Will Orange CEO Stephane Richard step down?

Orange CEO Stephane Richard is expected to resign from the the top position after a Paris appeal court convicted him of complicity of misuse of public funds.
Orange for mobile phone usersStephane Richard said in a statement he would appeal the court’s verdict, which handed him a one year suspended prison sentence.

“I place my mandate within the hands of Orange’s board of directors,” said Stephane Richard, who was acquitted in a first trial.

French Finance Minister Bruno Le Maire has repeatedly said that the government position is that bosses of state-owned companies should quit if convicted of a crime. A finance ministry statement noted the verdict and said it was paying close attention to the proper functioning of the company.

Orange is due to hold a board meeting at 1700 GMT, a company spokesman said. It would be difficult for Stephane Richard, who has denied any wrongdoing, to keep his job.
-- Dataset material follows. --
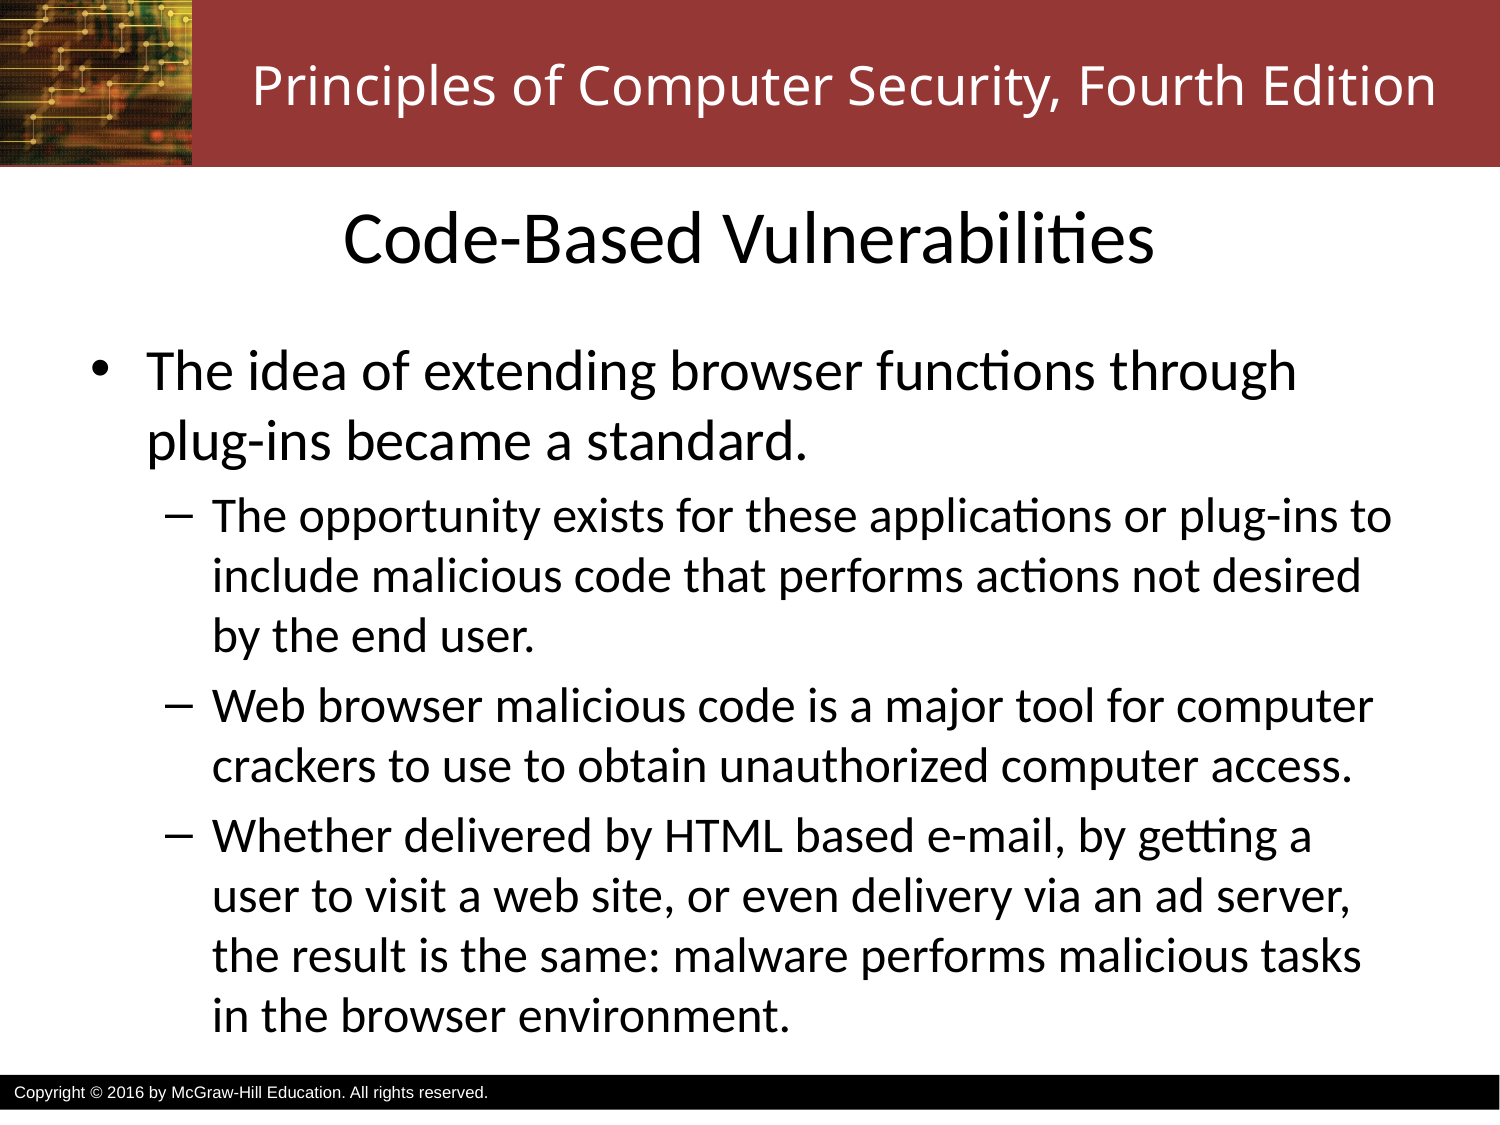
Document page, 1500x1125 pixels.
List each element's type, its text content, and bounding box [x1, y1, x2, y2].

title Code-Based Vulnerabilities [75, 181, 1425, 324]
picture [0, 0, 192, 165]
list The idea of extending browser functions through plug-ins became a standard. The opportunity exists for these applications or plug-ins to include malicious code that performs actions not desired by the end user. Web browser malicious code is a major tool for computer crackers to use to obtain unauthorized computer access. Whether delivered by HTML based e-mail, by getting a user to visit a web site, or even delivery via an ad server, the result is the same: malware performs malicious tasks in the browser environment. [75, 324, 1425, 1005]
Stephane Richard, who also received a 50,000 euro fine but was cleared of the charge of complicity of fraud, declined to comment when asked by reporters whether he would resign as CEO after the verdict. He hastily left court, accompanied by Orange’s communications head Beatrice Mandine.
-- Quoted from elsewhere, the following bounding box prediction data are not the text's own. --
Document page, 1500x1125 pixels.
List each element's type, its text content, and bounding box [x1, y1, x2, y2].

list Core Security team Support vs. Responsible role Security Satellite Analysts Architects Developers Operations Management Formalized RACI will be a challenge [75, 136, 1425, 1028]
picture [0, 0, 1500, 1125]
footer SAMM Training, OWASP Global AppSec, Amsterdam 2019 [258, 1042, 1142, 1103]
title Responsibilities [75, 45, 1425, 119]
The former civil servant had already told French media that he would not seek to remain CEO at the end of his third four-year term in May 2022 but was keen to stay on as the Chairman of the telecom operator.

The case concerned a 400 million-euro ($450 million) French state payout to the late business tycoon Bernard Tapie in 2008.

At the time, Stephane Richard was chief of staff to then French Finance Minister Christine Lagarde, who is now President of the European Central Bank. Lagarde, who had denied wrongdoing, was convicted of negligence over the affair in December 2016.

Judge Sophie Clement said Stephane Richard had committed grave acts by favouring the interests of Bernard Tapie at the expense of those of the state.

Stephane Richard is credited with having improved relations between employees and executives at Orange and bolstering its financial results after the arrival in 2012 of Iliad’s low-cost brand Free, which triggered a protracted war in the mobile business.

Under his leadership, Orange expanded its telecoms activities overseas in Africa and launched a new online banking service. It also heavily invested in its networks, notably in its broadband fibre networks in France and Spain.